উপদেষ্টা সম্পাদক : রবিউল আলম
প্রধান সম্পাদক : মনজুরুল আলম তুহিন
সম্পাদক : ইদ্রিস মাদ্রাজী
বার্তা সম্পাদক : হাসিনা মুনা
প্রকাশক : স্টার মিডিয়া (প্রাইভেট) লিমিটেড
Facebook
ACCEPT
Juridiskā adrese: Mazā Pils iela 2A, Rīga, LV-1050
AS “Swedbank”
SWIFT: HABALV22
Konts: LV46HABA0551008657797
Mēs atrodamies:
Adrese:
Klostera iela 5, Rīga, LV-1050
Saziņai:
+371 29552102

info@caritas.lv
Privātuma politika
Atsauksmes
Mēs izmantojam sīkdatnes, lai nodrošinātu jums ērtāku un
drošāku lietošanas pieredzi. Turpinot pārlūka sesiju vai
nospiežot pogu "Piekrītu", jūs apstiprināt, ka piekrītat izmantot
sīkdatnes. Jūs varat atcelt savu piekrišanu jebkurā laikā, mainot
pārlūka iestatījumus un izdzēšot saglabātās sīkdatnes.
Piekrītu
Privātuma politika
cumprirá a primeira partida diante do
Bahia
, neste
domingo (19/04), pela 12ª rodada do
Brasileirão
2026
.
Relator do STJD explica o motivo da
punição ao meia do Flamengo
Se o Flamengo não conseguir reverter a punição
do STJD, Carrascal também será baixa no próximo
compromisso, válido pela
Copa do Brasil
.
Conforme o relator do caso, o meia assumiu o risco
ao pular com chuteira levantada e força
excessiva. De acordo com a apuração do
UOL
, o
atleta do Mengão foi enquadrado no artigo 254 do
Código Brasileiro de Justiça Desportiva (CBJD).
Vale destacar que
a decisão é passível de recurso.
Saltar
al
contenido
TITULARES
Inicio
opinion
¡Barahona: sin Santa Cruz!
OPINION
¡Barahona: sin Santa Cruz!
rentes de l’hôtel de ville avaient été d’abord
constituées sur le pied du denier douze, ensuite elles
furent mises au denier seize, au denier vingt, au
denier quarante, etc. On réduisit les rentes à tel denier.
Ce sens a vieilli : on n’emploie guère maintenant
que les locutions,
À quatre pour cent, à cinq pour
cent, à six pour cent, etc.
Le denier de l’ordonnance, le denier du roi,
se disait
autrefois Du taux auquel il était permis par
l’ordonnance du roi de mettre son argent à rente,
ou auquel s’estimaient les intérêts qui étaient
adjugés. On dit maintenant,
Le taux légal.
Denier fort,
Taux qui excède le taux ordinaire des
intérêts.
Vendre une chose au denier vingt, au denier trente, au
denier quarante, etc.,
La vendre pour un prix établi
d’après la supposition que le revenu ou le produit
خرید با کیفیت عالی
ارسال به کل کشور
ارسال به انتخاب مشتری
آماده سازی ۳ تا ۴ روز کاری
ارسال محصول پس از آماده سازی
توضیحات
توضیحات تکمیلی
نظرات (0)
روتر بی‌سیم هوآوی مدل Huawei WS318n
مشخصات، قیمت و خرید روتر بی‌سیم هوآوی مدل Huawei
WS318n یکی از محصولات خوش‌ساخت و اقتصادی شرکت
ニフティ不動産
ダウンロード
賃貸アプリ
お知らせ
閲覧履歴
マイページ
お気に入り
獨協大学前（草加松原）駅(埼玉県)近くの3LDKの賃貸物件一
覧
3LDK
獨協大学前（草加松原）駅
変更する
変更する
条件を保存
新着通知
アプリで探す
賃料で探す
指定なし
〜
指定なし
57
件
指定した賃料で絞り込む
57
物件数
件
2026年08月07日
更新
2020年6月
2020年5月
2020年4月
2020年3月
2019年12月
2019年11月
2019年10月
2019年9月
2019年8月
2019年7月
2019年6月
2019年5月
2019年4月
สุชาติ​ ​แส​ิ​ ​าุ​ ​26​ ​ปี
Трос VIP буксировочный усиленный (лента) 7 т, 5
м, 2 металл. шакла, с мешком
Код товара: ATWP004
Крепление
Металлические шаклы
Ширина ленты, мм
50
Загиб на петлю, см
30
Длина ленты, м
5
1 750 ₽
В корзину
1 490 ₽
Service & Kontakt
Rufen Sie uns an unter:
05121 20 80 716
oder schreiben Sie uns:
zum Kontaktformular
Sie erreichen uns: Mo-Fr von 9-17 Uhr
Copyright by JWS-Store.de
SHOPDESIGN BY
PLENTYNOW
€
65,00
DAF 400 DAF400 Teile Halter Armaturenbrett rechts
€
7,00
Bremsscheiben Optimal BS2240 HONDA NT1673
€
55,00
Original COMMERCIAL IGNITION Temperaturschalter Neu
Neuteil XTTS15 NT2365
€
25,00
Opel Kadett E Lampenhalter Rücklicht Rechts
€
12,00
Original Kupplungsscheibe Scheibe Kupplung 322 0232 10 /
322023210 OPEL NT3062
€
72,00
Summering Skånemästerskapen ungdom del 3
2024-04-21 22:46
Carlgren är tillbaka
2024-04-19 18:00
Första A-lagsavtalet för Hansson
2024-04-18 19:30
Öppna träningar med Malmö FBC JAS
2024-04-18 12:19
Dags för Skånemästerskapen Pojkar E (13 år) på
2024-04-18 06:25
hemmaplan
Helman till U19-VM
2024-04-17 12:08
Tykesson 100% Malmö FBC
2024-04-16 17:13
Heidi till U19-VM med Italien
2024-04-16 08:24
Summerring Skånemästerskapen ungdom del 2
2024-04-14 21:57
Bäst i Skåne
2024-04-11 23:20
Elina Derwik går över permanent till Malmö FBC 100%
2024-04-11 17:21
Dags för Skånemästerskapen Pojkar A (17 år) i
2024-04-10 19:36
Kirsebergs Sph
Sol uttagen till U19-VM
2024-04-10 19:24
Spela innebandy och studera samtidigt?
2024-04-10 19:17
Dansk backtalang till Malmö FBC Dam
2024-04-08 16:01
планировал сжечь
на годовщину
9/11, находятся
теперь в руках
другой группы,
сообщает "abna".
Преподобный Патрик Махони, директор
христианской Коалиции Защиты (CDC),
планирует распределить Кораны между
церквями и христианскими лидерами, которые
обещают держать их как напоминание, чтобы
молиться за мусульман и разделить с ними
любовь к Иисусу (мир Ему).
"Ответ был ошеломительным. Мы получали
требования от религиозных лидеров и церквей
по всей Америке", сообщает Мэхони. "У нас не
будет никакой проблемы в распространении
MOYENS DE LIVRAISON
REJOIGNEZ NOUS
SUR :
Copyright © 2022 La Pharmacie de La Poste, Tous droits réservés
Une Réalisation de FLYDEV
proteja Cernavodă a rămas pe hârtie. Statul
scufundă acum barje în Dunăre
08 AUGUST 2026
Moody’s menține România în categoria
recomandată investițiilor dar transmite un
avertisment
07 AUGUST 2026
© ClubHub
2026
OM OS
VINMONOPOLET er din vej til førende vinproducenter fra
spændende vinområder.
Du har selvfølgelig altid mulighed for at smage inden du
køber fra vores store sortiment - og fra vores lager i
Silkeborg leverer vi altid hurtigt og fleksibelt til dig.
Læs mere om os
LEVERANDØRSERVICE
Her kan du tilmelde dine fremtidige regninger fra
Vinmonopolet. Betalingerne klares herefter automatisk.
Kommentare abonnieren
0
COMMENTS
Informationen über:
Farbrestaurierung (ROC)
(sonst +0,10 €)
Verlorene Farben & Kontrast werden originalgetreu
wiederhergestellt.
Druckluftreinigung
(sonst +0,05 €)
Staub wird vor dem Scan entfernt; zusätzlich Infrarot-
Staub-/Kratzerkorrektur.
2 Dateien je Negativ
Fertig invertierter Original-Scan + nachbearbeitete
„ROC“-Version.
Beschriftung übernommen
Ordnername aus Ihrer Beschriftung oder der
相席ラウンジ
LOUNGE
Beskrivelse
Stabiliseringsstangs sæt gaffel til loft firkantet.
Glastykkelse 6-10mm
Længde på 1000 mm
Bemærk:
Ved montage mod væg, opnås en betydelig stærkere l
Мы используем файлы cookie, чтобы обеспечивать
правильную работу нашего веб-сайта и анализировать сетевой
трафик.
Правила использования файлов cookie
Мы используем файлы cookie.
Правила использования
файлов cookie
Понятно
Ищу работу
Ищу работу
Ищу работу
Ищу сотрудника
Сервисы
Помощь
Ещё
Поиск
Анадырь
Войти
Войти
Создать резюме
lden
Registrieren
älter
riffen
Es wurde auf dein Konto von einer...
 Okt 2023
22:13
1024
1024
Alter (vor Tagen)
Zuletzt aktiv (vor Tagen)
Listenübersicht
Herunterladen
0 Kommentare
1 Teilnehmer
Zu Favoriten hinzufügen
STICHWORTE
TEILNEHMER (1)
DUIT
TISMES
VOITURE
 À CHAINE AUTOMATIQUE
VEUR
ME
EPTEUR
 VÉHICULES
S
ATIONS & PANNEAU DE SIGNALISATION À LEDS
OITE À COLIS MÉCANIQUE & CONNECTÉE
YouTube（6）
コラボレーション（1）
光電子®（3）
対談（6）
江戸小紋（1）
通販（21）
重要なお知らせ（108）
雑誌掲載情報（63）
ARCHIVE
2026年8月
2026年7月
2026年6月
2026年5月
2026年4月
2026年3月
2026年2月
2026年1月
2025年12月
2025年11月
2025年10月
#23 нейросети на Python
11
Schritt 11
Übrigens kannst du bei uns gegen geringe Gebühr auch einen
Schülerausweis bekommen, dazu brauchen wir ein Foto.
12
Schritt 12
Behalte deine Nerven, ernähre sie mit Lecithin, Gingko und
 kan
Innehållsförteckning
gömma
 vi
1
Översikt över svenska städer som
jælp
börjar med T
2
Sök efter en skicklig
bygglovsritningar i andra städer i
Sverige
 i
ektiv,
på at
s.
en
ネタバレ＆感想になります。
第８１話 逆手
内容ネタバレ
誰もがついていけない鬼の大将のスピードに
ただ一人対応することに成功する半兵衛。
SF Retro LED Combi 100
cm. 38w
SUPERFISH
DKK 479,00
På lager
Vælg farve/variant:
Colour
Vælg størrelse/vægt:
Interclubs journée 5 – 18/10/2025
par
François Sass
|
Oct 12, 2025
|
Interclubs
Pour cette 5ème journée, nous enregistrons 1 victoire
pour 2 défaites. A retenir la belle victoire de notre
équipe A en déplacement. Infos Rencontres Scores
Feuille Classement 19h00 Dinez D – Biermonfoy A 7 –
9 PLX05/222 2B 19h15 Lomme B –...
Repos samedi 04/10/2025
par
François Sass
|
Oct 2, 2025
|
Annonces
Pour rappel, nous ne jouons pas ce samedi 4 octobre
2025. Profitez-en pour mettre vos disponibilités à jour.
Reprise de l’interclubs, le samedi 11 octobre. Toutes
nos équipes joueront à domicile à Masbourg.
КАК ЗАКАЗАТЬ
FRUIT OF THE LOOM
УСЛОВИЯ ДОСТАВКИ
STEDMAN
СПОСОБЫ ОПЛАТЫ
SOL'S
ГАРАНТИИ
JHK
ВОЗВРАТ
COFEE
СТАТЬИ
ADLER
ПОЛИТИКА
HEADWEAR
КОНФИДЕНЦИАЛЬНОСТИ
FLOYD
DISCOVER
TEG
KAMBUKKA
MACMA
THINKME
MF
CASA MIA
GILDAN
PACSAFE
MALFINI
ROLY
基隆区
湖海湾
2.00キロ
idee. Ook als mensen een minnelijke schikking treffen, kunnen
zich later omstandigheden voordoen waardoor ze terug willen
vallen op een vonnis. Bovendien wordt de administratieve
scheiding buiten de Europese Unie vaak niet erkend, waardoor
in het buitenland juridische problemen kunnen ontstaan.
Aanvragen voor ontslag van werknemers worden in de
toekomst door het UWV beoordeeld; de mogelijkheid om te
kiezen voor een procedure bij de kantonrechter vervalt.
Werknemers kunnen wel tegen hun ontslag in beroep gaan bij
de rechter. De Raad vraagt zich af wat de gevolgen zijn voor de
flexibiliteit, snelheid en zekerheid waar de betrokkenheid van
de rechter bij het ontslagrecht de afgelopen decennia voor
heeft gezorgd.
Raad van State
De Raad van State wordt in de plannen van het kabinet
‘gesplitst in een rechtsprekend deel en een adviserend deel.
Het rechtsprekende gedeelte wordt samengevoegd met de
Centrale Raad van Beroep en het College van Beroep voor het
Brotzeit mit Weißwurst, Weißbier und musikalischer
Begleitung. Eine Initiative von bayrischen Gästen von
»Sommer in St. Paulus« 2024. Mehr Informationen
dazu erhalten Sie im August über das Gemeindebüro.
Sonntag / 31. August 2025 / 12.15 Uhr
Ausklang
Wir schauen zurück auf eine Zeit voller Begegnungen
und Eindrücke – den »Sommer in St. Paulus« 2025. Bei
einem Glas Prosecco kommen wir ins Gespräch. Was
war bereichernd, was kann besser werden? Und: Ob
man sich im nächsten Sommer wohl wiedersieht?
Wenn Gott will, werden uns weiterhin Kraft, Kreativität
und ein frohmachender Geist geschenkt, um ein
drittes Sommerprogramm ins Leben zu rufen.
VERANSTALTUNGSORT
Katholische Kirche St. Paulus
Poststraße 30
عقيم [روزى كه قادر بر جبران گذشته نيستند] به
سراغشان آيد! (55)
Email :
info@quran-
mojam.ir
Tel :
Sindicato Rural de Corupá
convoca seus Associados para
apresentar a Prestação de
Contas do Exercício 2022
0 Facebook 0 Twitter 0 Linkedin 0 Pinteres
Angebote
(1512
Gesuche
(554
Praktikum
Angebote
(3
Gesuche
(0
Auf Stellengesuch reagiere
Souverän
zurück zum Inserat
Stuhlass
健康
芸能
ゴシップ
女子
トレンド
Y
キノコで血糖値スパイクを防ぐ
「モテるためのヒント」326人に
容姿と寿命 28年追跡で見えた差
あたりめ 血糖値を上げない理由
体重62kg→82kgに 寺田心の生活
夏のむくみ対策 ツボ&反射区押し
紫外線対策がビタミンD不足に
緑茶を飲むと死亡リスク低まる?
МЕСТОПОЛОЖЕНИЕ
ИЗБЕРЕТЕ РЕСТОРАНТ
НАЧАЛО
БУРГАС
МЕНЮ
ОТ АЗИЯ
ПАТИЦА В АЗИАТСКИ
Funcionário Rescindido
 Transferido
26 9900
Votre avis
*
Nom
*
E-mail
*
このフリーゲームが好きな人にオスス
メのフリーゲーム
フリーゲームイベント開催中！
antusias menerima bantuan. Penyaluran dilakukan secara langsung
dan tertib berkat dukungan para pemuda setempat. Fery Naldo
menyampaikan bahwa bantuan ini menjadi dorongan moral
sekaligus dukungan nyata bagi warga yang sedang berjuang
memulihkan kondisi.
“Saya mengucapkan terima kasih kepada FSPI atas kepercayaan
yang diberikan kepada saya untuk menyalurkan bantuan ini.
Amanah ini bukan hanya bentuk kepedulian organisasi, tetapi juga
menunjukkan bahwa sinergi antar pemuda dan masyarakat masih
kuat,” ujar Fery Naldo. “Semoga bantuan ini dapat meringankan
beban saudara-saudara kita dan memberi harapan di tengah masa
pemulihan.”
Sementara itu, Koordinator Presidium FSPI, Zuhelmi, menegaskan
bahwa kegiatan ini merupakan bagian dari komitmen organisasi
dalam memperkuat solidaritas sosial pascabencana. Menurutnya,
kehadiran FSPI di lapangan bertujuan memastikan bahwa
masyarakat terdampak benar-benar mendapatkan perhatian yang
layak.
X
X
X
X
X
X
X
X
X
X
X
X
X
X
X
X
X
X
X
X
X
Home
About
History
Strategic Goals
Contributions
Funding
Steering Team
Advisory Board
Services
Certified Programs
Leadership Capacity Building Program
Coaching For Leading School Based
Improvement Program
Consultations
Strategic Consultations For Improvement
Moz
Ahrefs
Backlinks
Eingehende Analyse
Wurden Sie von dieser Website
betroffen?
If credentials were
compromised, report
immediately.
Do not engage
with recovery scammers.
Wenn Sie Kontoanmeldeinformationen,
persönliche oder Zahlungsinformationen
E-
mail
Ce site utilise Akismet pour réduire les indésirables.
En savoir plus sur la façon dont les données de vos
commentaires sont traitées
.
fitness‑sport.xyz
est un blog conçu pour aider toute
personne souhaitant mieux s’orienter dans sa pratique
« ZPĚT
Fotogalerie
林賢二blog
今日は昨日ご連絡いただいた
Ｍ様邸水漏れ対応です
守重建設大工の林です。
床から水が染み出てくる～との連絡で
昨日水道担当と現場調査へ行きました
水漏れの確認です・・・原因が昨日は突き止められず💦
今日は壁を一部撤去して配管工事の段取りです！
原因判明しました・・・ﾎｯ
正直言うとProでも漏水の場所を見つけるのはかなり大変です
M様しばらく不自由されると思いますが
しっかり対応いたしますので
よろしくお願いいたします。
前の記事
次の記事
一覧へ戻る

------------------------------------

List every line of the data above that contains the string "rentes", copying each one unchanged.

rentes de l’hôtel de ville avaient été d’abord
denier quarante, etc. On réduisit les rentes à tel denier.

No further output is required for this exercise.